Start of Text for analysis
No, neither are in-place on a tensor.
Calling to() or cuda() on an nn.Module object will internally move all parameters and buffers to the device, dtype, or memory format so you wouldn’t need to reassign a model:

model.to('cuda') # works
tensor.to('cuda') # tensor is still on the original device afterwards, as the CUDATensor wasn't assigned
4 Likes

@ptrblck ,
Thank you!

there is no difference between to() and cuda().
there is difference when we use to() and cuda() between Module and tensor:
on Module(i.e. network), Module will be moved to destination device,
on tensor, it will still be on original device. the returned tensor will be move to destination device

right?

Yes, almost. The first point is right, in case you are only concerned about the device, but to() can also change the dtype, memory-layout etc. so has more functionality that cuda()/cpu().

1 Like

@ptrblck ,
Thank you!

if we only consider device, there is no difference between to() and cuda().
if we consider other functionalities, to() has much more functionalities than cuda()

@ptrblck ,

One more questions:

# code 1:
device=torch.device('cuda')
net.to(device)

# code 2:
device=torch.device('cuda:0') # 'cuda:1'
net.to(device)

what is difference between ‘cuda’ and ‘cuda:0’ or ‘cuda:1’? what case should I use them in?

torch.device('cuda') (or just the 'cuda' string) will use the default device, while torch.device('cuda:1') (or the cuda:1 string) will explicitly use GPU1.
End of Text for analysis
*Aim of the exercise*
In the forum thread on to() and cuda(), rewrite the passage from "Yes, almost. The" to "functionality that cuda()/cpu().", substituting "data type" for "dtype".
Start of Given data
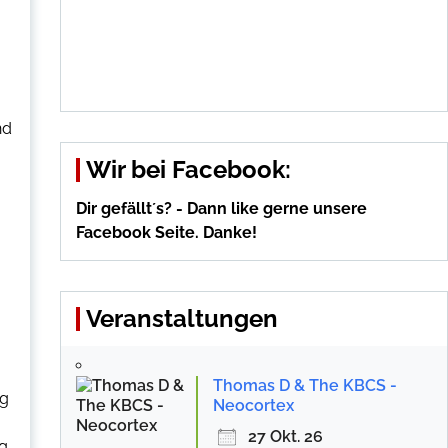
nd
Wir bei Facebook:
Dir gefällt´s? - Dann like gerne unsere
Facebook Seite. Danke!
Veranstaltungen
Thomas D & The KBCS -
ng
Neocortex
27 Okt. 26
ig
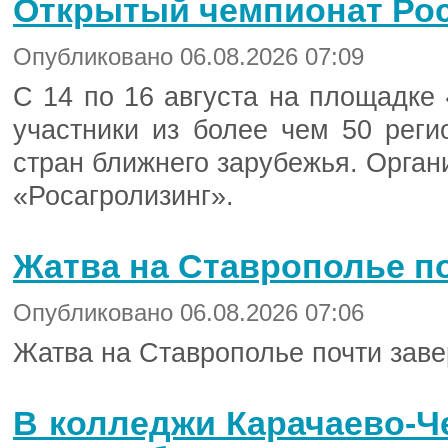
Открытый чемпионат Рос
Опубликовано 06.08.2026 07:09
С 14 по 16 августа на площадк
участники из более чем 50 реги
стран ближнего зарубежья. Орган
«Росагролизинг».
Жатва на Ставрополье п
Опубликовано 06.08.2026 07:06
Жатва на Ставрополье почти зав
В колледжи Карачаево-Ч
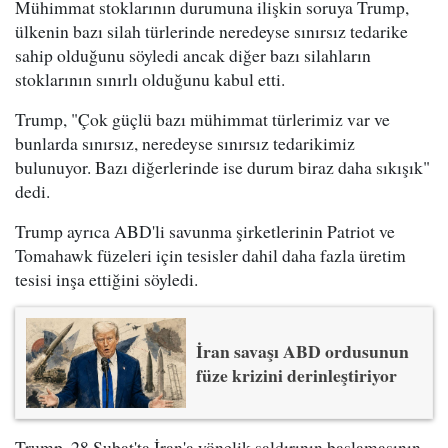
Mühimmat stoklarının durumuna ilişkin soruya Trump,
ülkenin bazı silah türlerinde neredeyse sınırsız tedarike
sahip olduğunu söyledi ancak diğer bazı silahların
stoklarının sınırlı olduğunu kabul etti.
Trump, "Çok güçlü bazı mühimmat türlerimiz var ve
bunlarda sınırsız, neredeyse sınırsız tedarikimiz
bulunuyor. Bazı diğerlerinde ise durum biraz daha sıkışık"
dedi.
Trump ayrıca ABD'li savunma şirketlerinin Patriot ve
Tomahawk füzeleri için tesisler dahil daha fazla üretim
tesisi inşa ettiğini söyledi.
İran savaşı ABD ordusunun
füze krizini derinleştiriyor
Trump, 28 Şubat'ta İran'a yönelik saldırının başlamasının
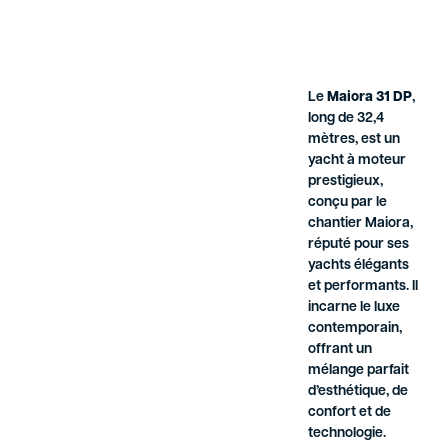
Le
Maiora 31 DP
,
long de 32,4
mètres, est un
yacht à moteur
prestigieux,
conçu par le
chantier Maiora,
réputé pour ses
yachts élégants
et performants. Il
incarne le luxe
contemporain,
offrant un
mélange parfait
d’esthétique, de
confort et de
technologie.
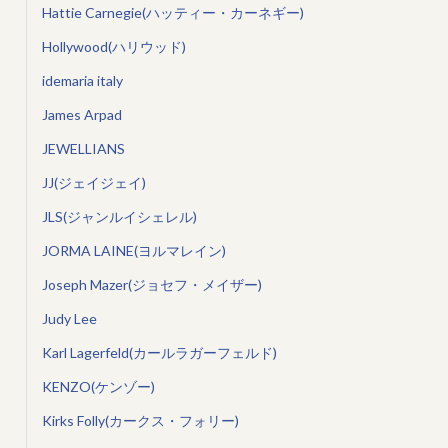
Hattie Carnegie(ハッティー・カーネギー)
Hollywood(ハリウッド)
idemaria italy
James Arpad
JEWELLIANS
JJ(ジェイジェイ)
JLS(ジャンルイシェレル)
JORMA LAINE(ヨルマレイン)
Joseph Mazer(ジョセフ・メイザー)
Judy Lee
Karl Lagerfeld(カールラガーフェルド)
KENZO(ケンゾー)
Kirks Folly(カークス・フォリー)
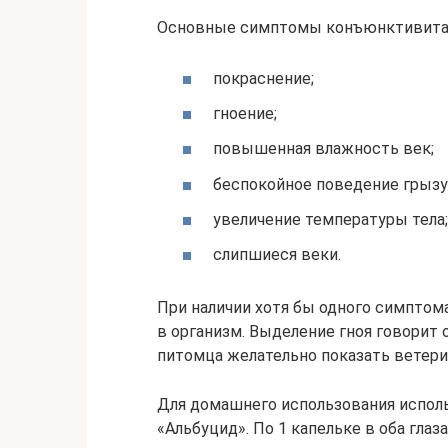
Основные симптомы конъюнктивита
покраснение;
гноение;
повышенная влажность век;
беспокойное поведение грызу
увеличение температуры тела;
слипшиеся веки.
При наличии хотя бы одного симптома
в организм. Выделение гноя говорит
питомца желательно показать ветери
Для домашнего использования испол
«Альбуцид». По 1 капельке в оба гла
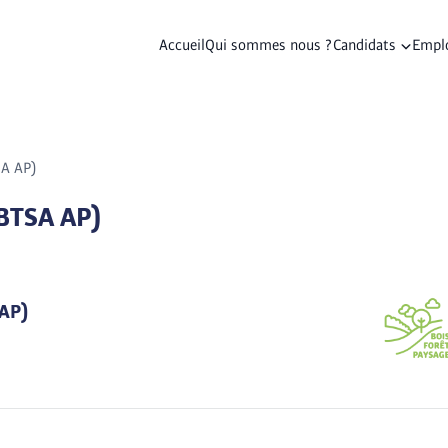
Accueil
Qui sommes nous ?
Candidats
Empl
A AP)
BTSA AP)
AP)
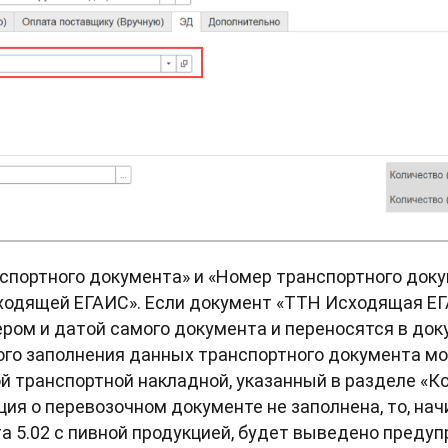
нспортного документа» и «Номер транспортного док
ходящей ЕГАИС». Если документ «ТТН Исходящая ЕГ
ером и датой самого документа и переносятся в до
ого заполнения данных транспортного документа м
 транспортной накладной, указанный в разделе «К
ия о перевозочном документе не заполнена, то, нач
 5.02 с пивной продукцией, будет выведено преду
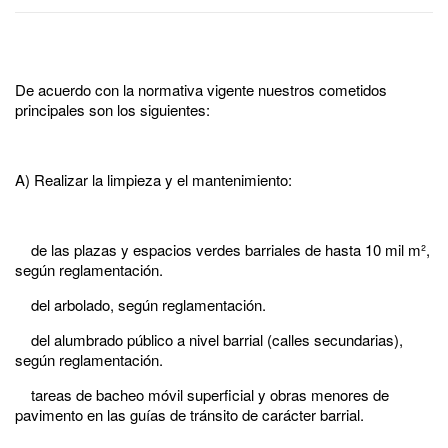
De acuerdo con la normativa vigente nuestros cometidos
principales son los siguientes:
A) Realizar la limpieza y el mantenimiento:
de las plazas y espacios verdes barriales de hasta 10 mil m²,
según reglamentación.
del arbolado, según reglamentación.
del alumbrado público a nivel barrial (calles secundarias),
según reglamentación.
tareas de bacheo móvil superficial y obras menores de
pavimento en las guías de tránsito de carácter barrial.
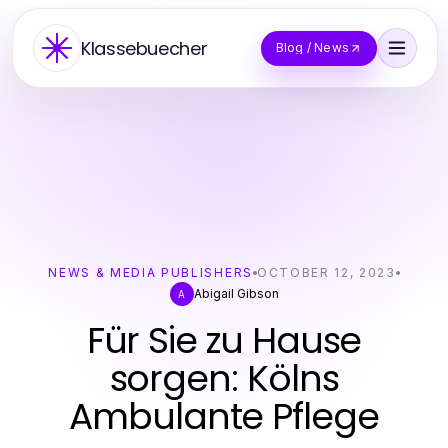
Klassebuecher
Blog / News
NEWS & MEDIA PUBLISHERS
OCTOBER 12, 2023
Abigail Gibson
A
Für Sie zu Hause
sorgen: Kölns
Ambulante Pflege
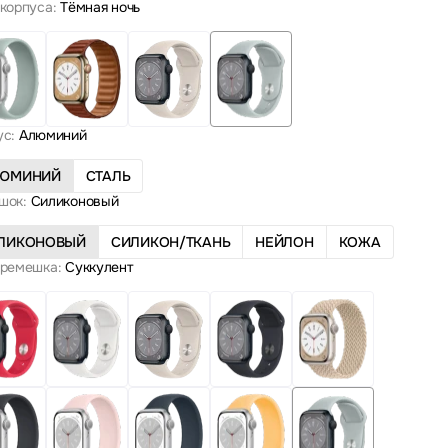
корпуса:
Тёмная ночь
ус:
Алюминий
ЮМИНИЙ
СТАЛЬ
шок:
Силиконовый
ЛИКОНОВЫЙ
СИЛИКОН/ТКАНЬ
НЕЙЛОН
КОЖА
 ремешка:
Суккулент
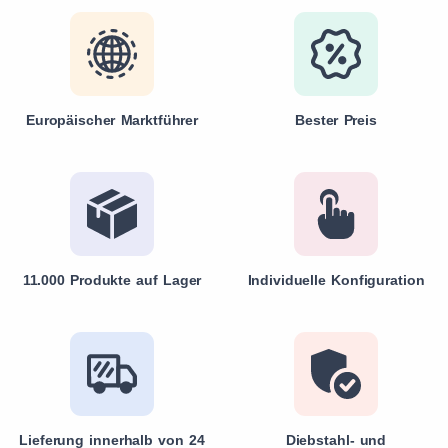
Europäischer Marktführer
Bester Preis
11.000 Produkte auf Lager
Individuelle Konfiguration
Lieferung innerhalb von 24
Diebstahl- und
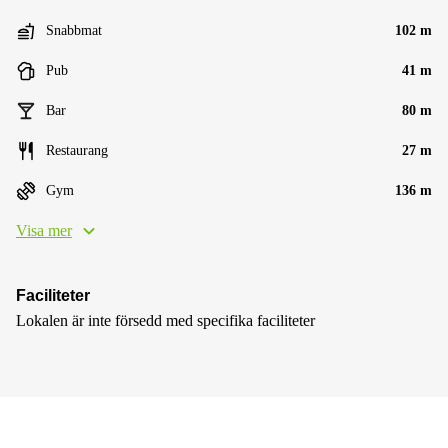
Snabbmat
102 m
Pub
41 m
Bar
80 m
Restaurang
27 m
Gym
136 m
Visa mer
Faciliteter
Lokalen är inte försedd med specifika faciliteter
End of Given data
Start of Given data
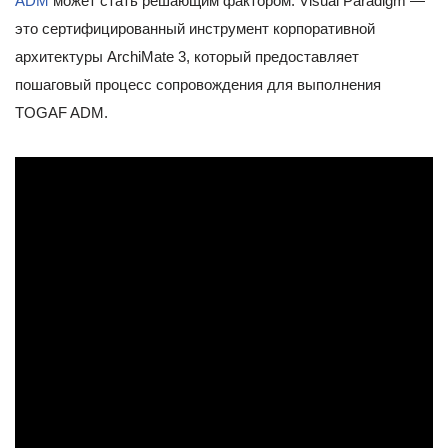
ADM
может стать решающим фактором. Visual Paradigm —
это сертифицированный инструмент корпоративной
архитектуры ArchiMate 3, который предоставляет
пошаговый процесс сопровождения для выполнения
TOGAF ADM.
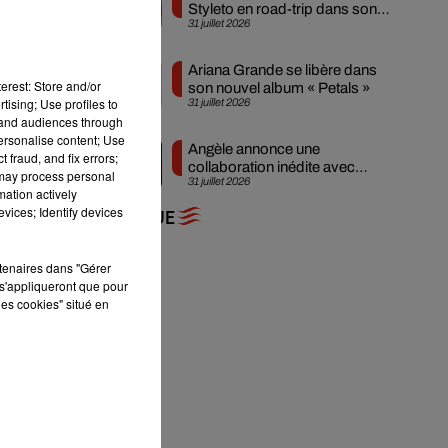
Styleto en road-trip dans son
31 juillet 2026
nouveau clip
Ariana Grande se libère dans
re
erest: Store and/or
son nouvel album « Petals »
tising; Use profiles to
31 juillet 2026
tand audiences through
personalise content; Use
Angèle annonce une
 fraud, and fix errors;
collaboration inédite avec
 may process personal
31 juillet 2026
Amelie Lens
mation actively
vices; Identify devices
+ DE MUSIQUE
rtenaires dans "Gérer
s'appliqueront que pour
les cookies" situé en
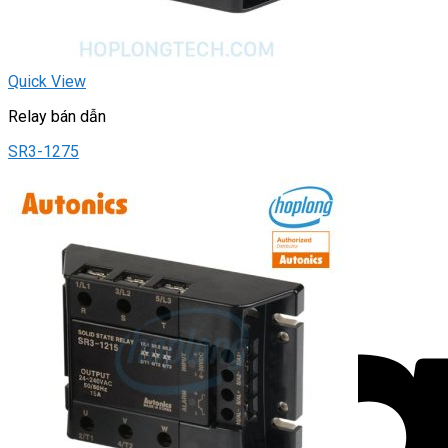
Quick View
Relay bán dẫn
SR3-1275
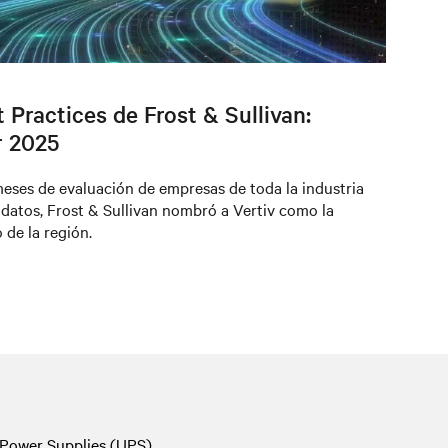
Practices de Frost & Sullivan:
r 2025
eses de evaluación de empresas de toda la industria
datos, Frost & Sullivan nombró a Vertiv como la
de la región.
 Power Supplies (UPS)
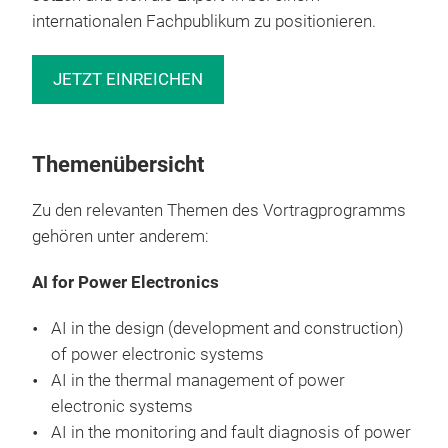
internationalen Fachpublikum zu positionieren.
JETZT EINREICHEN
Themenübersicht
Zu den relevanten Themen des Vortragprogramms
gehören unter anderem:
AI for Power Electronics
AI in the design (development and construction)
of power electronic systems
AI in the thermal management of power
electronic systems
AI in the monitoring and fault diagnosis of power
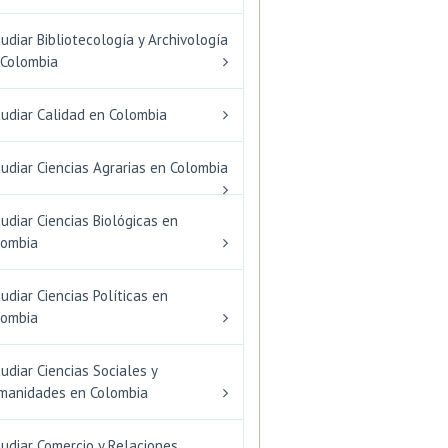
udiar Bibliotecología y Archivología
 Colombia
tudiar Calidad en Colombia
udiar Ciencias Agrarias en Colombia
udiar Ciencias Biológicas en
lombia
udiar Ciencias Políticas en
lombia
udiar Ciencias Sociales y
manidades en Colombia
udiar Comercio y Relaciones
End of Given data
*Answer to this problem*
Yes, almost. The first point is right, in case you are only concerned about the device, but to() can also change the data type, memory-layout etc. so has more functionality that cuda()/cpu().